Task goal — In the records below, find the line containing "Most radiographic studies" and the line containing "computed tomography, Choi"; please repeat exactly the lines from one to the other, both included, and nothing more.

Records for the exercise —
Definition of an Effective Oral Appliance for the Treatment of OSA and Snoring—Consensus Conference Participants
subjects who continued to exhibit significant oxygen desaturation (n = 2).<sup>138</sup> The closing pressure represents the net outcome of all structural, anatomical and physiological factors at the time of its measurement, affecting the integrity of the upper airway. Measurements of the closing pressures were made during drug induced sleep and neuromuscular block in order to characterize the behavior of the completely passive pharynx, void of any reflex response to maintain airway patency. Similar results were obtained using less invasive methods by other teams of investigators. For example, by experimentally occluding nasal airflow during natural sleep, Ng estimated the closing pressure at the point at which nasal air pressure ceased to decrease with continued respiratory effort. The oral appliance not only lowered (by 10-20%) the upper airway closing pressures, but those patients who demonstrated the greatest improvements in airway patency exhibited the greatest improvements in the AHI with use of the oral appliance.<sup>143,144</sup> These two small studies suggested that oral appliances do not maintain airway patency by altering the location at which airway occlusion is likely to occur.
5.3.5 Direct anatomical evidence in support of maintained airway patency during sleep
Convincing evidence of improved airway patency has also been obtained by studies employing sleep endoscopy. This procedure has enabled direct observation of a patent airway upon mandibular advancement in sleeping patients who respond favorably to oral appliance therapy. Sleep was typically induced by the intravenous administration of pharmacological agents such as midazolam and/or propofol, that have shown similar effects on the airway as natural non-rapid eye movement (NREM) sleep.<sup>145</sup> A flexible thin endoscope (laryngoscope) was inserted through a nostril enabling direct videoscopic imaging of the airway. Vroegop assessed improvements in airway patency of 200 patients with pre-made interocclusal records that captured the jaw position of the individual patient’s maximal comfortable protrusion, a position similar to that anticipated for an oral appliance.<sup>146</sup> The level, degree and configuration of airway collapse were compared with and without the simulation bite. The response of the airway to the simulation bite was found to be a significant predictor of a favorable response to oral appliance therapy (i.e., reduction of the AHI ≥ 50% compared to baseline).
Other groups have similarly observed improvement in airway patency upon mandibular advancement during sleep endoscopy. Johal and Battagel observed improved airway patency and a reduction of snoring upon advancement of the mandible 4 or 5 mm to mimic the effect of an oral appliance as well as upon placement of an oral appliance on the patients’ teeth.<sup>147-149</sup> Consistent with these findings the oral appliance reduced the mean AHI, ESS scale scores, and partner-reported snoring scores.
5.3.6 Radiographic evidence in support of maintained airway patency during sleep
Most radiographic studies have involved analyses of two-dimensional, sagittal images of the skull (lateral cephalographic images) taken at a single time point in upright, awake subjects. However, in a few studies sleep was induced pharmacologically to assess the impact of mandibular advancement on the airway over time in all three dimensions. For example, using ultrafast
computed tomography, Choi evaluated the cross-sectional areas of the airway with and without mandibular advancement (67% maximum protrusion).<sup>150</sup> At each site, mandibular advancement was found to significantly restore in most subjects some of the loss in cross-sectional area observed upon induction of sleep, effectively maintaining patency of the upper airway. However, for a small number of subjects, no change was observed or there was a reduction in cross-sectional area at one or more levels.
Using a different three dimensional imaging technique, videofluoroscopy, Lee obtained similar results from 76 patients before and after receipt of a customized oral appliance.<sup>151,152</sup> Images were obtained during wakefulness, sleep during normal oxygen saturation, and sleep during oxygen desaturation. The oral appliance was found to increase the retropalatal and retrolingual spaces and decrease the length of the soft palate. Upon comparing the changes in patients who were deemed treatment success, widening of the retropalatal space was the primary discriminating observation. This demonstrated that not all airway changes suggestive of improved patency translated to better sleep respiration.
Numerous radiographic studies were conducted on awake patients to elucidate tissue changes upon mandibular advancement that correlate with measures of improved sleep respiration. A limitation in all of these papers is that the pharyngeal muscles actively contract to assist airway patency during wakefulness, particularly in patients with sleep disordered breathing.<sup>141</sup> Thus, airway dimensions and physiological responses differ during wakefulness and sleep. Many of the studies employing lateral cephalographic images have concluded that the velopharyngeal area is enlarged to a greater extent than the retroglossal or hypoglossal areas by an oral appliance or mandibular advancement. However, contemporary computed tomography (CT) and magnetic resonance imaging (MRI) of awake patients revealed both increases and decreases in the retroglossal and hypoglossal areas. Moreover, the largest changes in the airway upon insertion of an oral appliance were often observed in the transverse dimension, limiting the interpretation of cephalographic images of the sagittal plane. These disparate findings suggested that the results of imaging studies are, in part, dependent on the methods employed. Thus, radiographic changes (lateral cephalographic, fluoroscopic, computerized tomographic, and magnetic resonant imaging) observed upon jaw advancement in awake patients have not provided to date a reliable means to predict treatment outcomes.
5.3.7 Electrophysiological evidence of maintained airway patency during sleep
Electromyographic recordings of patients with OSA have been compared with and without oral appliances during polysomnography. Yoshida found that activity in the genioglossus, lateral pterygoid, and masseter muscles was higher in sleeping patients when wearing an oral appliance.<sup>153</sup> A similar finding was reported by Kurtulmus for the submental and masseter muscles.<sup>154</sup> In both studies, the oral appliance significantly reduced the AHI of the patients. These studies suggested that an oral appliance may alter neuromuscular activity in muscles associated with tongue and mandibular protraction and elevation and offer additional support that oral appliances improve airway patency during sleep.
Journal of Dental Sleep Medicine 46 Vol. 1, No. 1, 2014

Solved problem —
Most radiographic studies have involved analyses of two-dimensional, sagittal images of the skull (lateral cephalographic images) taken at a single time point in upright, awake subjects. However, in a few studies sleep was induced pharmacologically to assess the impact of mandibular advancement on the airway over time in all three dimensions. For example, using ultrafast
computed tomography, Choi evaluated the cross-sectional areas of the airway with and without mandibular advancement (67% maximum protrusion).<sup>150</sup> At each site, mandibular advancement was found to significantly restore in most subjects some of the loss in cross-sectional area observed upon induction of sleep, effectively maintaining patency of the upper airway. However, for a small number of subjects, no change was observed or there was a reduction in cross-sectional area at one or more levels.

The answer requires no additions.